### Job 1
Print the passage of the Huawei E122 thread from "# [SOLVED] Mobile" to "operators as well.", with each word and mark unchanged.

# [SOLVED] Mobile broadband Huawei E122 sweden

## demaartens

Hey community,

I had some success getting a Huawei E122 mobile broadband modem working with my gentoo install and wanted to share this information.

This was done in Sweden using tre.se but could be helpful with other operators as well.

Kernel: 2.6.33

Gathered many information on kernel settings and software from those guides:

http://www.linuxquestions.org/questions/slackware-14/3g-modem-794337/

http://en.gentoo-wiki.com/wiki/Huawei_E220

http://en.gentoo-wiki.com/wiki/Huawei_E160

http://en.gentoo-wiki.com/wiki/Huawei_E630

Using wvdial to connect to the network.

The only difficult part was to figure out the proper values for /etc/wvdial.conf

I ended up with:

[Dialer tre]

Modem = /dev/ttyUSB0

Init1 = ATZ

Init2 = ATQ0 V1 E1 S0=0 &C1 &D2

Init3 = AT+CPIN=<YOUR PIN HERE>

; data.tre.se seems not to work here

Init4 = AT+CGDCONT=1,"IP","bredband.tre.se"

### Listed records
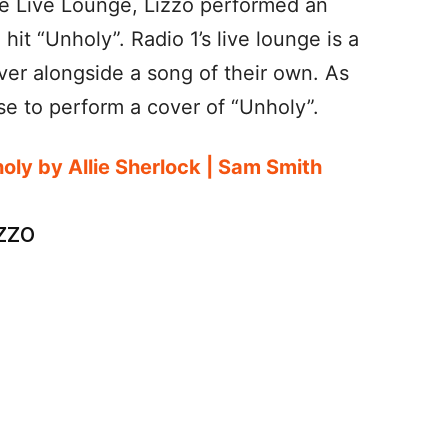
ne Live Lounge, Lizzo performed an
hit “Unholy”. Radio 1’s live lounge is a
ver alongside a song of their own. As
e to perform a cover of “Unholy”.
holy by Allie Sherlock | Sam Smith
zzo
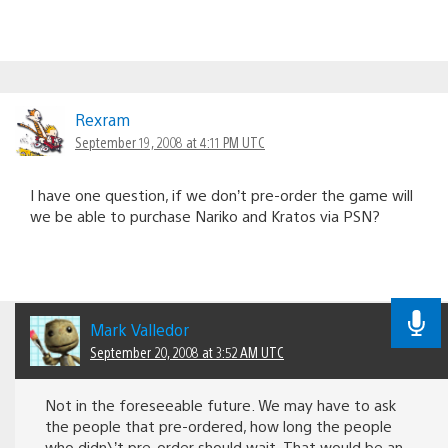
Rexram
September 19, 2008 at 4:11 PM UTC
I have one question, if we don’t pre-order the game will
we be able to purchase Nariko and Kratos via PSN?
Mark Valledor
September 20, 2008 at 3:52 AM UTC
Not in the foreseeable future. We may have to ask
the people that pre-ordered, how long the people
who didn\’t pre-order should wait. That would be an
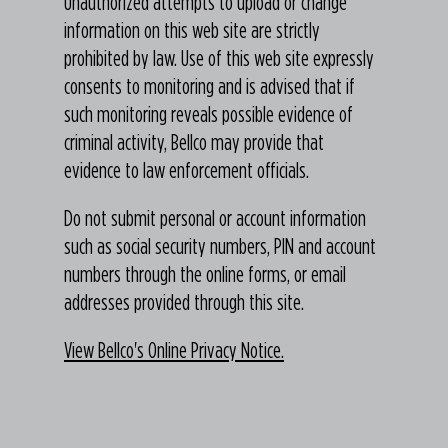
Unauthorized attempts to upload or change
information on this web site are strictly
prohibited by law. Use of this web site expressly
consents to monitoring and is advised that if
such monitoring reveals possible evidence of
criminal activity, Bellco may provide that
evidence to law enforcement officials.
Do not submit personal or account information
such as social security numbers, PIN and account
numbers through the online forms, or email
addresses provided through this site.
View Bellco's Online Privacy Notice.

### Job 2
Locate each line in the rows that contains the word "through", and copy those lines out in full.

### Expected output 1
# [SOLVED] Mobile broadband Huawei E122 sweden

## demaartens

Hey community,

I had some success getting a Huawei E122 mobile broadband modem working with my gentoo install and wanted to share this information.

This was done in Sweden using tre.se but could be helpful with other operators as well.

### Expected output 2
numbers through the online forms, or email
addresses provided through this site.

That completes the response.